(Page images with their extracted text)
= Beginning of Section =

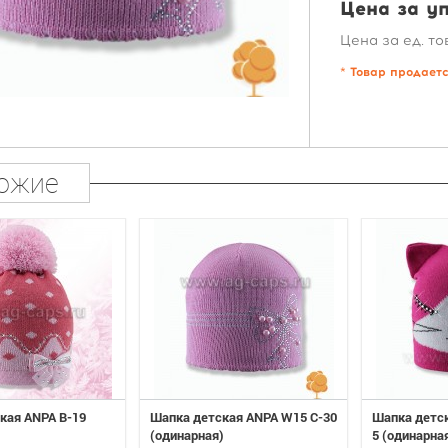
Цена за уп
Цена за ед. то
* Товар продает
ожие
кая ANPA B-19
Шапка детская ANPA W15 C-30
Шапка детс
(одинарная)
5 (одинарна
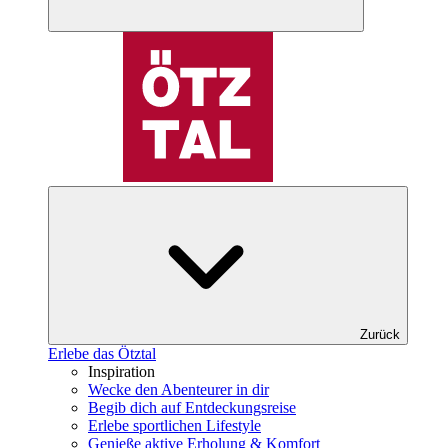
Zurück
Erlebe das Ötztal
Inspiration
Wecke den Abenteurer in dir
Begib dich auf Entdeckungsreise
Erlebe sportlichen Lifestyle
Genieße aktive Erholung & Komfort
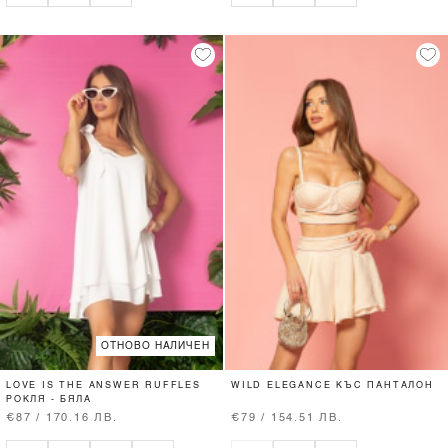
ОТНОВО НАЛИЧЕН
LOVE IS THE ANSWER RUFFLES
WILD ELEGANCE КЪС ПАНТАЛОН
РОКЛЯ - БЯЛА
€87 / 170.16 ЛВ.
€79 / 154.51 ЛВ.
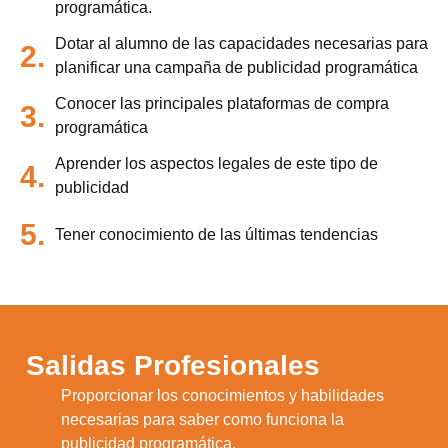
programática.
Dotar al alumno de las capacidades necesarias para
2.
planificar una campaña de publicidad programática
Conocer las principales plataformas de compra
3.
programática
Aprender los aspectos legales de este tipo de
4.
publicidad
5.
Tener conocimiento de las últimas tendencias
Salidas Profesionales
Proporcionar los conocimientos y habilidades
1.
necesarias para saber como funciona la
publicidad programática.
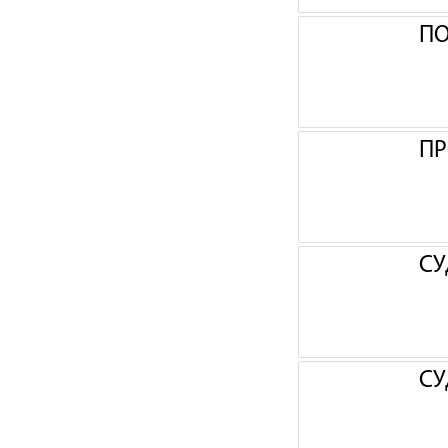
П
ПР
СУ
СУ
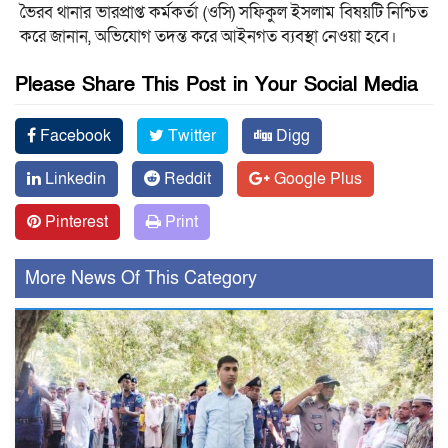
ভৈরব থানার ভারপ্রাপ্ত কর্মকর্তা (ওসি) সফিকুল ইসলাম বিষয়টি নিশ্চিত
করে জানান, অভিযোগ তদন্ত করে আইনগত ব্যবস্থা নেওয়া হবে।
Please Share This Post in Your Social Media
Facebook
Twitter
Digg
Linkedin
Reddit
Google Plus
Pinterest
Print
More News Of This Category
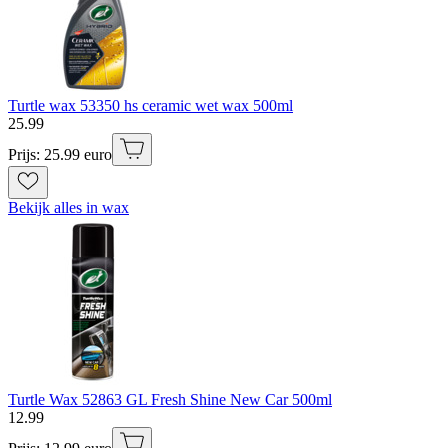
Turtle wax 53350 hs ceramic wet wax 500ml
25
.
99
Prijs: 25.99 euro
Bekijk alles in wax
Turtle Wax 52863 GL Fresh Shine New Car 500ml
12
.
99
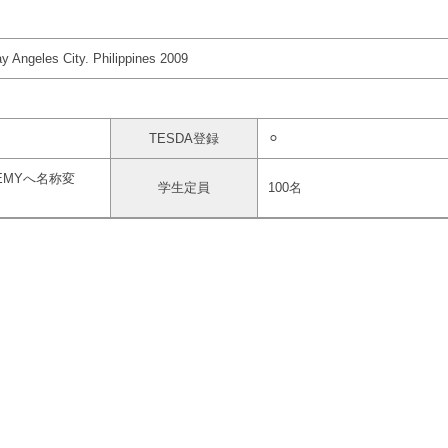
y Angeles City. Philippines 2009
TESDA登録
⚪︎
DEMYへ名称変
学生定員
100名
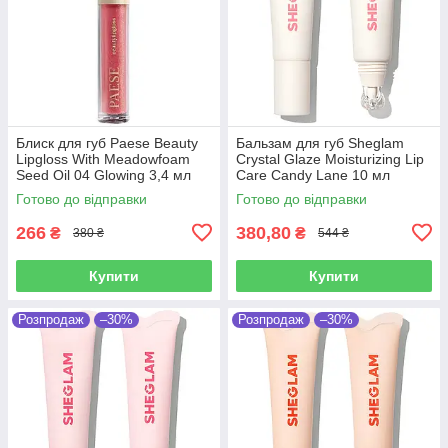
Блиск для губ Paese Beauty
Бальзам для губ Sheglam
Lipgloss With Meadowfoam
Crystal Glaze Moisturizing Lip
Seed Oil 04 Glowing 3,4 мл
Care Candy Lane 10 мл
Готово до відправки
Готово до відправки
266
380,80
₴
₴
380 ₴
544 ₴
Купити
Купити
Розпродаж
–30%
Розпродаж
–30%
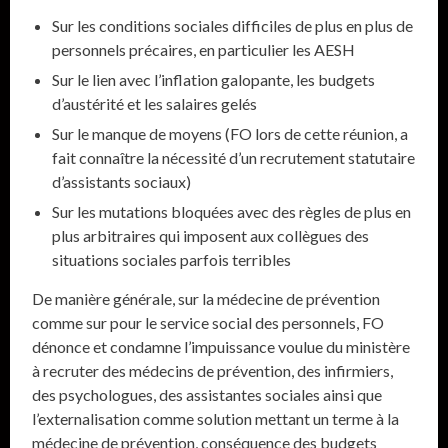
Sur les conditions sociales difficiles de plus en plus de
personnels précaires, en particulier les AESH
Sur le lien avec l’inflation galopante, les budgets
d’austérité et les salaires gelés
Sur le manque de moyens (FO lors de cette réunion, a
fait connaître la nécessité d’un recrutement statutaire
d’assistants sociaux)
Sur les mutations bloquées avec des règles de plus en
plus arbitraires qui imposent aux collègues des
situations sociales parfois terribles
De manière générale, sur la médecine de prévention
comme sur pour le service social des personnels, FO
dénonce et condamne l’impuissance voulue du ministère
à recruter des médecins de prévention, des infirmiers,
des psychologues, des assistantes sociales ainsi que
l’externalisation comme solution mettant un terme à la
médecine de prévention, conséquence des budgets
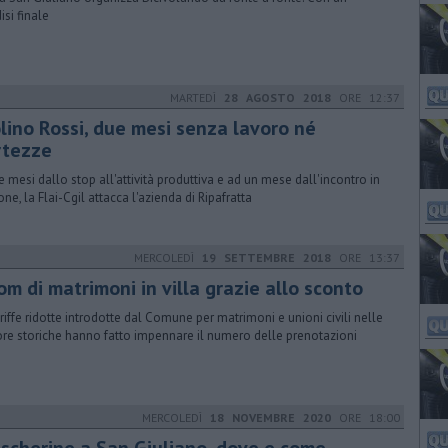
isi finale
MARTEDÌ
28 AGOSTO 2018
ORE 12:37
lino Rossi, due mesi senza lavoro né
rtezze
e mesi dallo stop all'attività produttiva e ad un mese dall'incontro in
one, la Flai-Cgil attacca l'azienda di Ripafratta
MERCOLEDÌ
19 SETTEMBRE 2018
ORE 13:37
m di matrimoni in villa grazie allo sconto
ariffe ridotte introdotte dal Comune per matrimoni e unioni civili nelle
re storiche hanno fatto impennare il numero delle prenotazioni
MERCOLEDÌ
18 NOVEMBRE 2020
ORE 18:00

= End of Section =

### DIRECTIVE
Convert the data into a numbered list, starting at the line that contains "y Angeles City. Philippines 2009" and stopping after the last line of the data, with blank lines omitted. Leave the pictures out of your answer.

### ANSWER SPACE
1. y Angeles City. Philippines 2009
2. TESDA登録
3. ⚪︎
4. DEMYへ名称変
5. 学生定員
6. 100名
7. Блиск для губ Paese Beauty
8. Бальзам для губ Sheglam
9. Lipgloss With Meadowfoam
10. Crystal Glaze Moisturizing Lip
11. Seed Oil 04 Glowing 3,4 мл
12. Care Candy Lane 10 мл
13. Готово до відправки
14. Готово до відправки
15. 266
16. 380,80
17. ₴
18. ₴
19. 380 ₴
20. 544 ₴
21. Купити
22. Купити
23. Розпродаж
24. –30%
25. Розпродаж
26. –30%
27. Sur les conditions sociales difficiles de plus en plus de
28. personnels précaires, en particulier les AESH
29. Sur le lien avec l’inflation galopante, les budgets
30. d’austérité et les salaires gelés
31. Sur le manque de moyens (FO lors de cette réunion, a
32. fait connaître la nécessité d’un recrutement statutaire
33. d’assistants sociaux)
34. Sur les mutations bloquées avec des règles de plus en
35. plus arbitraires qui imposent aux collègues des
36. situations sociales parfois terribles
37. De manière générale, sur la médecine de prévention
38. comme sur pour le service social des personnels, FO
39. dénonce et condamne l’impuissance voulue du ministère
40. à recruter des médecins de prévention, des infirmiers,
41. des psychologues, des assistantes sociales ainsi que
42. l’externalisation comme solution mettant un terme à la
43. médecine de prévention, conséquence des budgets
44. isi finale
45. MARTEDÌ
46. 28 AGOSTO 2018
47. ORE 12:37
48. lino Rossi, due mesi senza lavoro né
49. rtezze
50. e mesi dallo stop all'attività produttiva e ad un mese dall'incontro in
51. one, la Flai-Cgil attacca l'azienda di Ripafratta
52. MERCOLEDÌ
53. 19 SETTEMBRE 2018
54. ORE 13:37
55. m di matrimoni in villa grazie allo sconto
56. ariffe ridotte introdotte dal Comune per matrimoni e unioni civili nelle
57. re storiche hanno fatto impennare il numero delle prenotazioni
58. MERCOLEDÌ
59. 18 NOVEMBRE 2020
60. ORE 18:00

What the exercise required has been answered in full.